-- Work to be completed --
Check each line below for the word "están" and give the count alone.

┌─ Data for the task

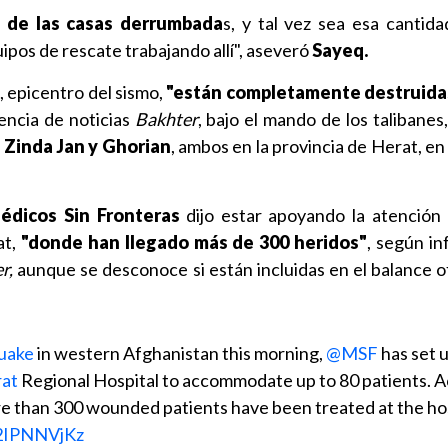
 de las casas derrumbada
s, y tal vez sea esa cantid
uipos de rescate trabajando allí", aseveró
Sayeq.
, epicentro del sismo,
"están completamente destruida
encia de noticias
Bakhter
, bajo el mando de los talibanes
e
Zinda Jan y Ghorian
, ambos en la provincia de Herat, en
édicos
Sin Fronteras
dijo estar apoyando la atención
at,
"donde han llegado más de 300 heridos"
, según in
r,
aunque se desconoce si están incluidas en el balance o
uake
in western Afghanistan this morning,
@MSF
has set u
at
Regional Hospital to accommodate up to 80 patients. 
ore than 300 wounded patients have been treated at the hos
l2IPNNVjKz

└─

-- Answer section --
2